Calling the rule proposal “one of the most important changes [to the FINRA arbitration rules] in recent years,” Philip M. Aidikoff, an attorney with Aidikoff, Uhl & Bakhtiari in Beverly Hills, CA, said, “I absolutely support the proposal” because it strikes the “appropriate balance for cases that should be dismissed versus claims that should get a hearing.”

The rule proposal says in essence that “claimants get to present their entire case” except in situations where the wrong party was named or the claim was barred on eligibility grounds (the six-year time limit), he said. Importantly, however, the rule also would require that an arbitration panel make a definitive ruling on eligibility before dismissing a case or allowing it to proceed, he noted.

Steven B. Caruso, an attorney with Maddox Hargett & Caruso in New York, said “if the actual rule filing comports with the press release, then my opinion would be that it would end the ability of the securities industry to embrace motions to dismiss as a tactic of intimidation and coercion that have, for far too long, deprived public investors of a fair and equitable opportunity to present their claims.”

Rule Proposal Detailed

The FINRA notice to parties detailing the proposed rule change provides that if a party “(typically a respondent firm)” files a dispositive motion prior to the completion of a claimant presenting their case, an arbitration panel’s authority to grant the motion would be severely restricted.

A dispositive motion could only be granted “if the parties previously had settled their dispute in writing; (2) ‘factual impossibility,’ meaning the party could not have been associated with the conduct at issue; or (3) the existing six-year time limit on the submission of arbitration claims has tolled.” It also provides that an arbitration panel would have to hold a hearing on the dispositive motion, and any decision to grant it would have to be unanimous and be in writing.

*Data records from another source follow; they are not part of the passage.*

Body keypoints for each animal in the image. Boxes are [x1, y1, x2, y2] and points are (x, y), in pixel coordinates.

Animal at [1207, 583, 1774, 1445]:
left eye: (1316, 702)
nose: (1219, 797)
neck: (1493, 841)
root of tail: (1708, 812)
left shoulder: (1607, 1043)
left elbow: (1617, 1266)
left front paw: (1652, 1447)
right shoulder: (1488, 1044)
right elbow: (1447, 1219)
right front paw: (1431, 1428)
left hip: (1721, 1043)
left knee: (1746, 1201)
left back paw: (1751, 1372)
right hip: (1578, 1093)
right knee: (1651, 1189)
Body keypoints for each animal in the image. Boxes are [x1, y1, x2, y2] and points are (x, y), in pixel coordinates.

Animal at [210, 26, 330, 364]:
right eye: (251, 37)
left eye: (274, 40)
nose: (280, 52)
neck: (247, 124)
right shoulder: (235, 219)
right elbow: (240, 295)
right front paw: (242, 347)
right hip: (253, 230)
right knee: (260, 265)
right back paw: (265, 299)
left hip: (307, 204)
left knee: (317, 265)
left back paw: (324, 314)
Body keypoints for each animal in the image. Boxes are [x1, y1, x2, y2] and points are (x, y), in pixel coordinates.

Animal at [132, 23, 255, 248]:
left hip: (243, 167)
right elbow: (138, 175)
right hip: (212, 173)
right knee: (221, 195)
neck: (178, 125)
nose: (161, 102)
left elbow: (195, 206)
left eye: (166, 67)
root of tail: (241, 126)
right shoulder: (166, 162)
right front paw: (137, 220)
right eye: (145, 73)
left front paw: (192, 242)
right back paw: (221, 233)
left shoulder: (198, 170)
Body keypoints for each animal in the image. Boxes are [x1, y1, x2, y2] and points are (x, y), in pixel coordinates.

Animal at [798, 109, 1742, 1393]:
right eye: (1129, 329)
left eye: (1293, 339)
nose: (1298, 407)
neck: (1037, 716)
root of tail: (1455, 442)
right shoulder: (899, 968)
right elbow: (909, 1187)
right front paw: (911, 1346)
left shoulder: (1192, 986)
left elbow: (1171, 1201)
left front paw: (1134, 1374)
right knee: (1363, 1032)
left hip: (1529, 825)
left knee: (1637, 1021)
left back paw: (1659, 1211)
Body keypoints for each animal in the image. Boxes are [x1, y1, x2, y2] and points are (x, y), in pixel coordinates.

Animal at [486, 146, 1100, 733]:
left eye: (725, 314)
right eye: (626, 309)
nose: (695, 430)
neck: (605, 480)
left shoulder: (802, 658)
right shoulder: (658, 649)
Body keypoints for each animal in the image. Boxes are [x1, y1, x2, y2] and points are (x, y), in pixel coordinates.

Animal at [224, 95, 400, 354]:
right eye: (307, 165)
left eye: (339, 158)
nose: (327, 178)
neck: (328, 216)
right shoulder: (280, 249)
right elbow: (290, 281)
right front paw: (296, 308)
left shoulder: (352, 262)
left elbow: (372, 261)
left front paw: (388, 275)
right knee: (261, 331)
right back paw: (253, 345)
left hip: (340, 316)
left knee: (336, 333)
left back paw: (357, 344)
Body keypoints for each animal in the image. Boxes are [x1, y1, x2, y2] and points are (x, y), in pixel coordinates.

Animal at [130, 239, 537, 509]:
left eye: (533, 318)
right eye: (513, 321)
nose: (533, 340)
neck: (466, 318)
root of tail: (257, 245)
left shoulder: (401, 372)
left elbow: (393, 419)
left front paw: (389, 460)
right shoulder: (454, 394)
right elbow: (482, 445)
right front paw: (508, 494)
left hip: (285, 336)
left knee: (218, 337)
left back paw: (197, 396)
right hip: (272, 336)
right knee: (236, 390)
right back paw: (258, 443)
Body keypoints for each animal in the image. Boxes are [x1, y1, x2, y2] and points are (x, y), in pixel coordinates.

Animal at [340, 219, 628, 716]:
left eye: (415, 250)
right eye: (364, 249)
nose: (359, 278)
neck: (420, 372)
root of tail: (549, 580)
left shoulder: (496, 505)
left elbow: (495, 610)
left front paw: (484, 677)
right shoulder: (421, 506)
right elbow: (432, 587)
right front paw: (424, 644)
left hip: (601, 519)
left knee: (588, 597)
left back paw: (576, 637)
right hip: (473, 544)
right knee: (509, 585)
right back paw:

“The proposed amendments also would require the panel to assess against the filing party all forum fees associated with hearings on dispositive motions if the panel denies the motion, and would require the panel to award costs and attorneys’ fees to the party that opposed a dispositive motion deemed frivolous by the panel,” the notice says. However, if a dispositive motion is filed after a claimant completes their case, the proposed rule would not apply.

The notice goes on to warn parties that if they are found to have filed a motion in “bad faith” they could be subject to sanctions.

“Sanctions may include assessing monetary penalties, precluding a party from presenting evidence, making an adverse inference against a party, assessing postponement and/or forum fees, and assessing attorneys’ fees, costs and expenses,” the notice says.

“Finally, FINRA reminds parties and members that a panel may dismiss a claim, defense, or arbitration with prejudice as a sanction for material and intentional failure to comply with an order of the panel if prior warnings or sanctions have proven ineffective.”

Fienberg said FINRA has been working to “build a consensus that both sides [industry and investors] could endorse.” She noted that the rule proposal garnered unanimous support from the National Arbitration & Mediation Committee (NAMC), the Small Firms Advisory Board, and the FINRA Board.